The Jamboree is put together by Shinichiro Nakahara of Landscape Products, known for Play Mountain furniture store in Tokyo, among other things. Shin is originally from Kagoshima and found an old vacant schoolhouse in the woods of Kawanabe, a perfect spot for a summer festival. The festival is in two parts; there is Zenyasai, a smaller night gathering on the eve, and the all-day main festival.
Food is a major component here. Some of the best food and alcohol providers, both from the region and Tokyo, (Ahiru Store, Open Book, Todoroki Saketen just to name a few), go down there with their best supplies. Dinner on the eve was prepared by Shin Harakawa of Beard and Jerome Waag, a former chef of Chez Panisse who moved to Tokyo to open a restaurant.

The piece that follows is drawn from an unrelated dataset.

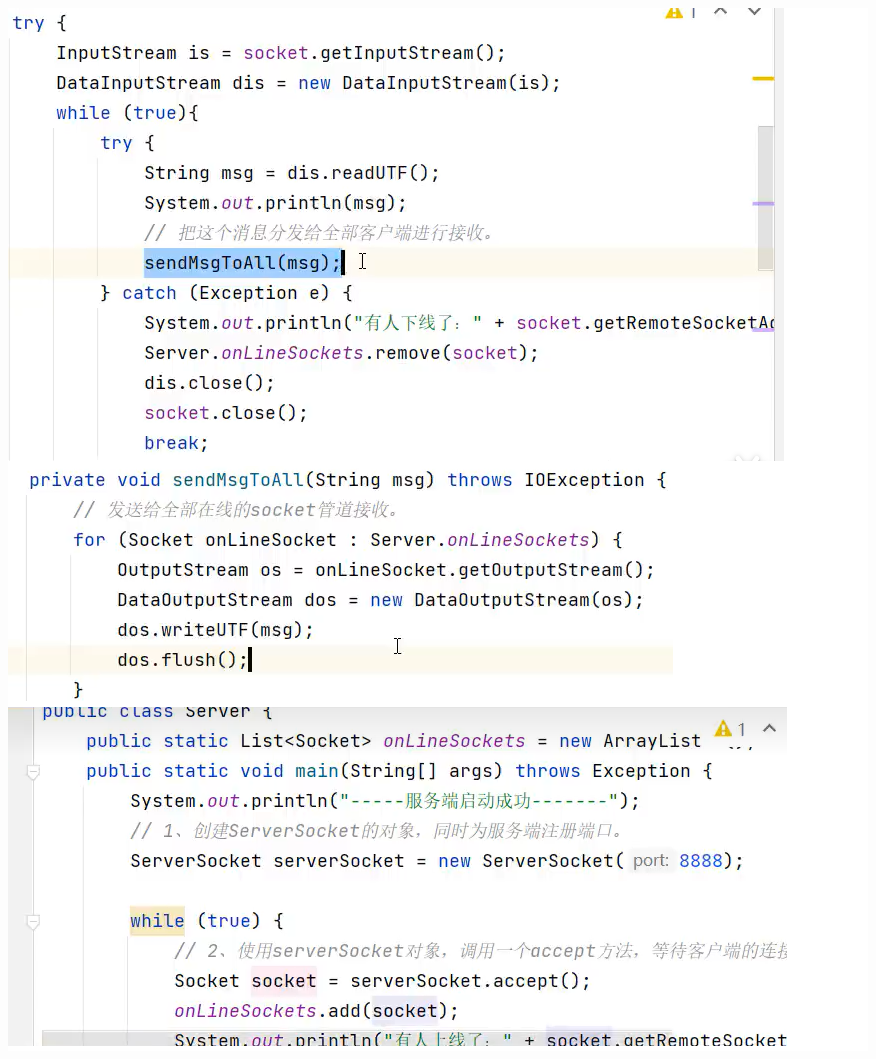 ![gag](./statics/images/client2.png)
![gag](./statics/images/client3.png)
![gag](./statics/images/client4.png)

They dug a hole in the ground and slow cooked a huge slab of pork wrapped in banana leaves next to heated stones for 20 hours.
During the main festival there are all kinds of workshops, from chair making to pottery making, where kids and grownups can walk away with their own pieces. Every music act engaged the audience to participate. My favorite by far was Otto Orabu, a far out progressive jazz orchestra (that is how it sounds to me, at least), made up of residents and stuff from Shobu Gakuen, a craft oriented facility for people with developmental challenges (craft pieces that come out of there are on another level, but that is a story for another day). Orabu means to “shout” in the Kagoshima dialect and we all got to shout with them. Everybody around me participated in this liberating “workshop.” In the end, Good Neighbors Jamboree was truly for everybody.